Low/Medium/High compression: Tradeoff between file size and quality
DPI reduction: Downsample embedded images to a target resolution
Compress before/after other operations: Chaining operations

For scanned PDFs with high-resolution images, compressing at 150 DPI is often sufficient for screen viewing and dramatically reduces file size.

API Access for Automation

Stirling-PDF has a full REST API. This enables automation:

# Merge multiple PDFs via API
curl -X POST \
  -F '[email protected]' \
  -F '[email protected]' \
  http://your-server:8080/api/v1/general/merge-pdfs \
  --output merged.pdf

# Compress a PDF
curl -X POST \
  -F '[email protected]' \
  -F 'optimizeLevel=3' \
  http://your-server:8080/api/v1/misc/compress-pdf \
  --output compressed.pdf

# Run OCR on a scanned PDF
curl -X POST \
  -F '[email protected]' \
  -F 'languages=eng' \
  http://your-server:8080/api/v1/misc/add-ocr-pdf \
  --output searchable.pdf

The Swagger documentation for all API endpoints is available at http://your-server:8080/swagger-ui/index.html.
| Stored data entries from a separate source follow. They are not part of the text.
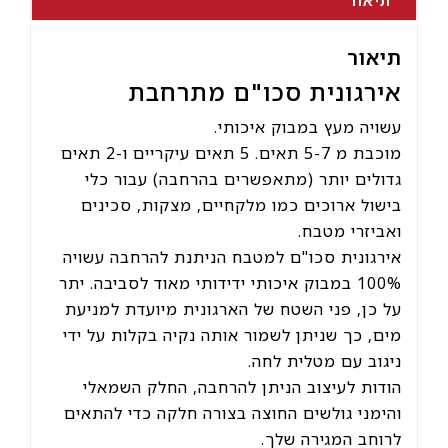
תיאור
אירגונית סכו"ם מתרחבת
עשויה מעץ במבוק איכותי.
מוכבת מ 5-7 תאים. 5 תאים עיקריים ו-2 תאים
גדולים יותר (מתאפשרים בהרחבה) עבור כלי
בישול ארוכים כמו מלקחיים, מצקות, סכינים
ואביזרי מטבח.
אירגונית סכו"ם למטבח הניתנת להרחבה עשויה
100% במבוק איכותי ידידותי מאוד לסביבה. יתר
על כן, פני השטח של הארגונית מיועדת למניעת
מים, כך שניתן לשמור אותה נקיה בקלות על ידי
ניגוב עם מטלית לחה.
הודות לעיצוב הניתן להרחבה, החלק השמאלי
והימני גולשים החוצה בצורה חלקה כדי להתאים
לרוחב המגירה שלך.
Automation with n8n or workflows: Chain Stirling-PDF API calls in n8n or shell scripts to build document processing pipelines — automatically OCR incoming PDFs, compress files over a size threshold, or batch convert Office documents.

Security Configuration

If your Stirling-PDF instance is accessible beyond your localhost:

environment:
  DOCKER_ENABLE_SECURITY: "true"
  SECURITY_ENABLELOGIN: "true"
  SECURITY_INITIALLOGIN_USERNAME: admin
  SECURITY_INITIALLOGIN_PASSWORD: change-this

With security enabled, users must log in. Admin accounts can create additional users.

For team use, restrict access by IP range at the reverse proxy level rather than relying solely on application-level auth.
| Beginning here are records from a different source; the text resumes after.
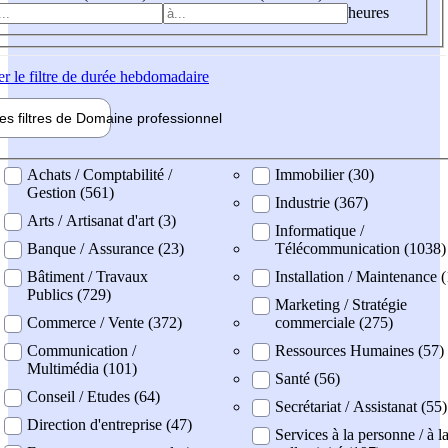
heures
er
le filtre de durée hebdomadaire
les filtres de
Domaine pro
fessionnel
ne professionel
Achats / Comptabilité /
Immobilier (30)
Gestion (561)
Industrie (367)
Arts / Artisanat d'art (3)
Informatique /
Banque / Assurance (23)
Télécommunication (1038)
Bâtiment / Travaux
Installation / Maintenance 
Publics (729)
Marketing / Stratégie
Commerce / Vente (372)
commerciale (275)
Communication /
Ressources Humaines (57)
Multimédia (101)
Santé (56)
Conseil / Etudes (64)
Secrétariat / Assistanat (55)
Direction d'entreprise (47)
Services à la personne / à l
Integrating with Paperless-NGX

If you use Paperless-NGX for document management, Stirling-PDF can preprocess documents before ingestion:

Use Stirling-PDF to OCR scanned PDFs (Paperless will use the text layer for search)
Compress large PDFs before adding to Paperless to reduce storage
Merge related documents before they're filed

You can script this with Stirling-PDF's API and Paperless's watch folder.
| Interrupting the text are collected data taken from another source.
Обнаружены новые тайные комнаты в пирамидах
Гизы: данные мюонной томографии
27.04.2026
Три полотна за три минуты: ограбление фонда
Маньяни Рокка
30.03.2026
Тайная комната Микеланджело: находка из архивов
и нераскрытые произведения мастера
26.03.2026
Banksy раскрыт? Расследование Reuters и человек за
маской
Custom Branding (For Organization/Team Use)

Stirling-PDF supports custom branding:

environment:
  APP_NAME: "Your Org PDF Tools"
  HOME_PAGE_DISPLAYED: "true"

Mount custom CSS or logo in ./customFiles/static/ to override the default appearance.

The project is at Frooodle/Stirling-PDF with active development. The API documentation and feature list expand regularly.